Bruxelles - La méfiance généralisée des investisseurs envers la monnaie commune plombe les efforts de la zone euro pour bâtir un pare-feu convaincant contre la crise de la dette, l'obligeant à renoncer à son objectif de 1000 milliards d'euros pour son Fonds de secours financier (FESF).
Mardi soir, les ministres des Finances de la zone euro se sont mis d'accord pour multiplier la force de frappe de ce Fonds via un système d'assurance partielle, à hauteur de 20 à 30%, des prêts des investisseurs aux pays fragiles de l'Union monétaire.
Théoriquement, le compte peut encore y être: le FESF a lui-même indiqué dans un communiqué que le montant dont il dispose pour assurer ces garanties était d'environ 250 milliards d'euros. Si le taux choisi est de 20%, alors l'effet multiplicateur est de cinq, et le montant obtenu au final est de 1250 milliards d'euros.
Mais en partant d'une garantie à 30%, le coefficient multiplicateur n'est plus que de trois environ, "ce qui nous amène à un peu plus de 750 milliards d'euros, donc sous les 1000 milliards", souligne un diplomate.
"Nous n'avons pas revu les ambitions à la baisse mais les conditions ont changé, donc probablement ça ne sera pas 1000 milliards mais moins", a reconnu Jean-Claude Juncker, le chef de file des ministres des Finances de l'Union monétaire, à l'issue de la réunion de mardi, assurant toutefois que le montant serait "substantiel".
"Il n'est pas possible de donner un chiffre exact car les circonstances ont empiré au cours des dernières semaines, depuis le dernier sommet" européen du 26-27 octobre, a-t-il reconnu.
Une simple multiplication mécanique ne peut en effet s'appliquer car il y a "d'autres problèmes à prendre en compte", souligne un expert financier européen. Depuis le sommet, le coût des garanties est en effet devenu plus élevé pour les pays de la zone euro en raison de l'envolée de leurs taux d'emprunt sur le marché obligataire.

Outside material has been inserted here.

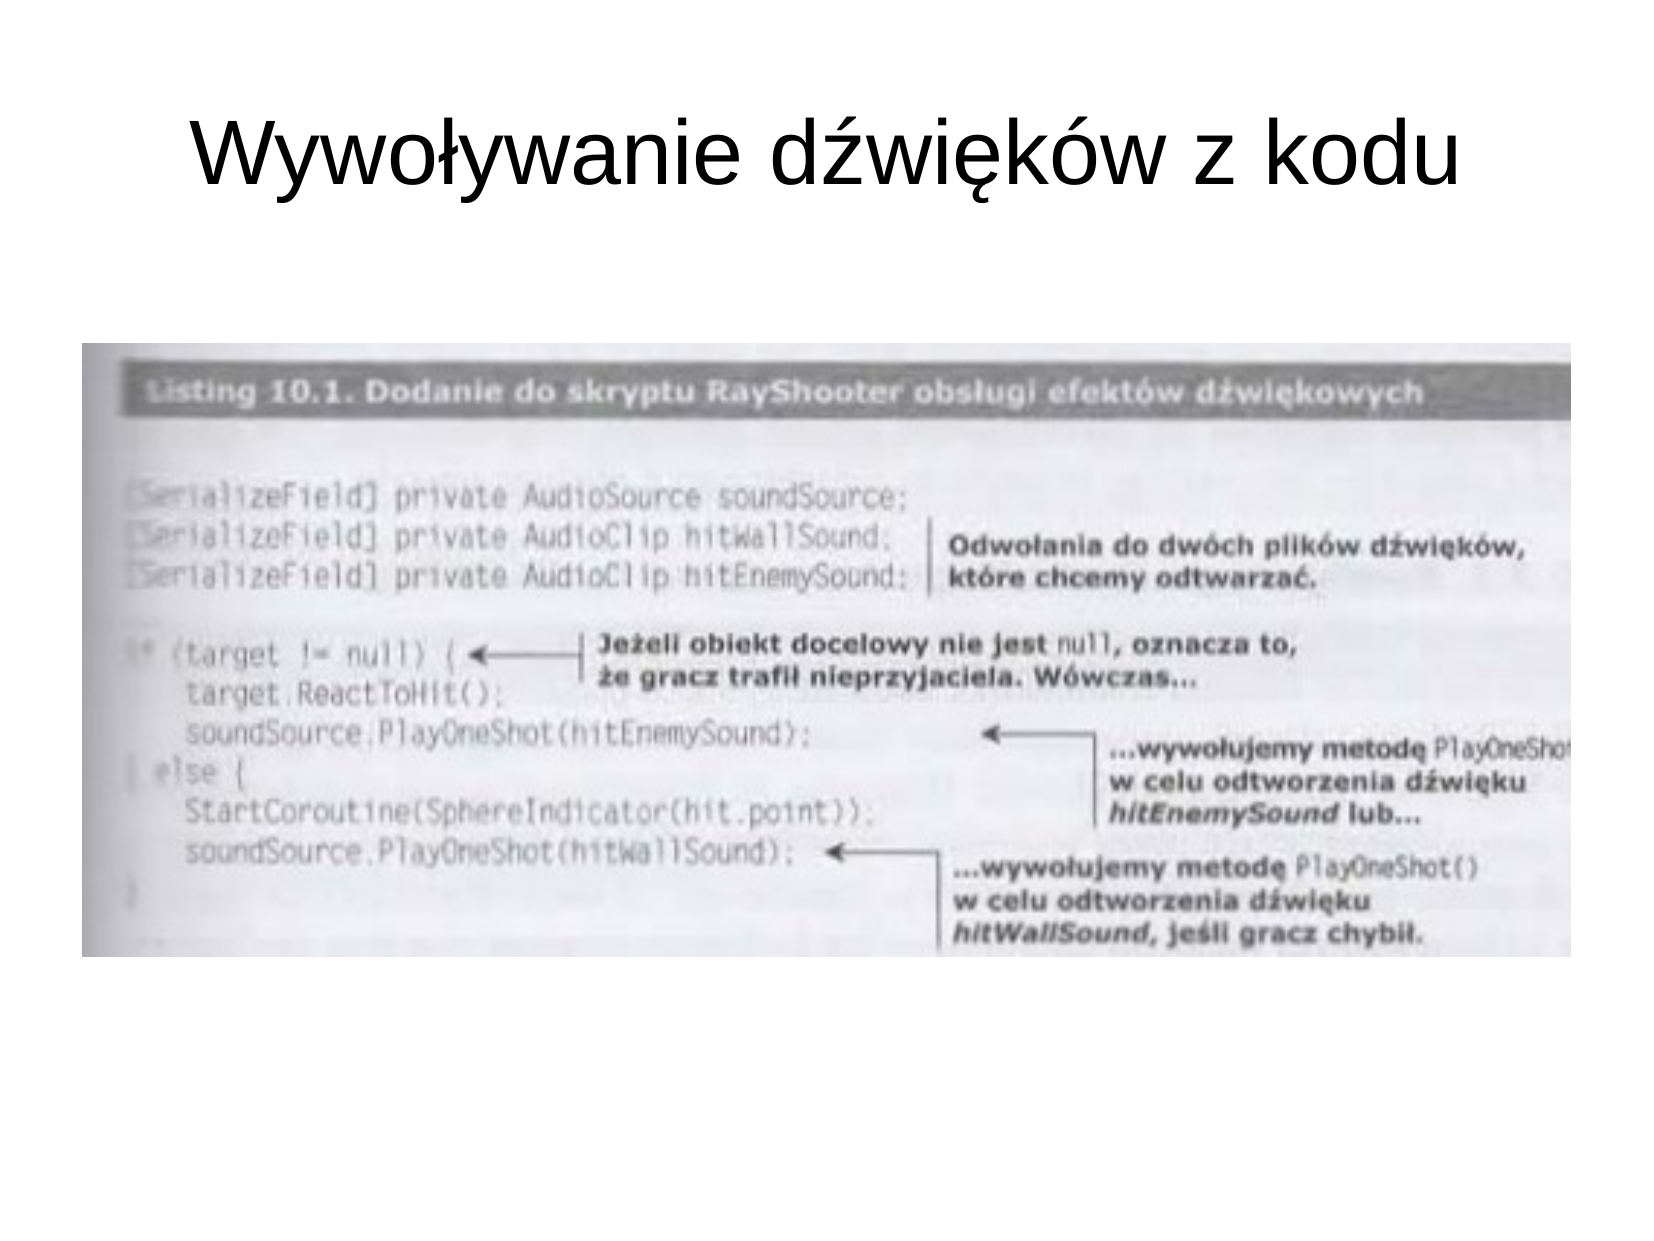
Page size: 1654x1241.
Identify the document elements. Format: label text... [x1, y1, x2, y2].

title Wywoływanie dźwięków z kodu [82, 49, 1571, 257]
picture [82, 343, 1571, 957]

Ceux de l'Italie ont bondi mardi à des niveaux record en dépassant le seuil de 7%, jugé insoutenable à long terme.
Du coup, le FESF lui-même lève de l'argent à un coût plus élevé, ce qui réduit d'autant l'enveloppe dont il dispose. Une réalité qui a fait dire mardi au ministre néerlandais des Finances, Jan Kees de Jager, que "l'on arrivera peut-être à la moitié" des 1000 milliards espérés.
La situation pourrait encore empirer si la France perdait sa note "triple A". Le quotidien La Tribune a rapporté lundi, citant plusieurs sources, que l'agence Standard and Poor's envisageait de placer cette note sous perspective négative. Or, si la France, seconde économie de la zone euro, perd ce précieux label, le FESF sera fragilisé dans la foulée, accentuant la méfiance des investisseurs et renchérissant encore plus son financement.
Même en écartant ce scénario, "le problème c'est que le FESF ne trouve pas d'acheteur sur le marché" car il "n'est pas assez attractif" dans un contexte de méfiance généralisée, résume Christoph Weil, analyste de Commerzbank.
"Avec une garantie plus élevée, cela aurait été plus attractif, mais le levier aurait été moins important", explique-t-il.
Le patron de Commerzbank, Martin Blessing, a pointé la semaine dernière "la grande réserve des acheteurs" d'obligations souveraines européennes, prêts à attendre plusieurs mois que la situation s'améliore dans les économies concernées.
Une réalité qui semble avoir été intégrée par les dirigeants européens, désormais à la recherche de solutions impliquant, sous une forme ou sous une autre, le Fonds monétaire international et la Banque centrale européenne.
Car même si l'objectif de 1.000 milliards d'euros était atteint, cela serait insuffisant pour faire face aux besoins de financement de pays comme l'Italie, dont la dette pèse 1.900 milliards d'euros.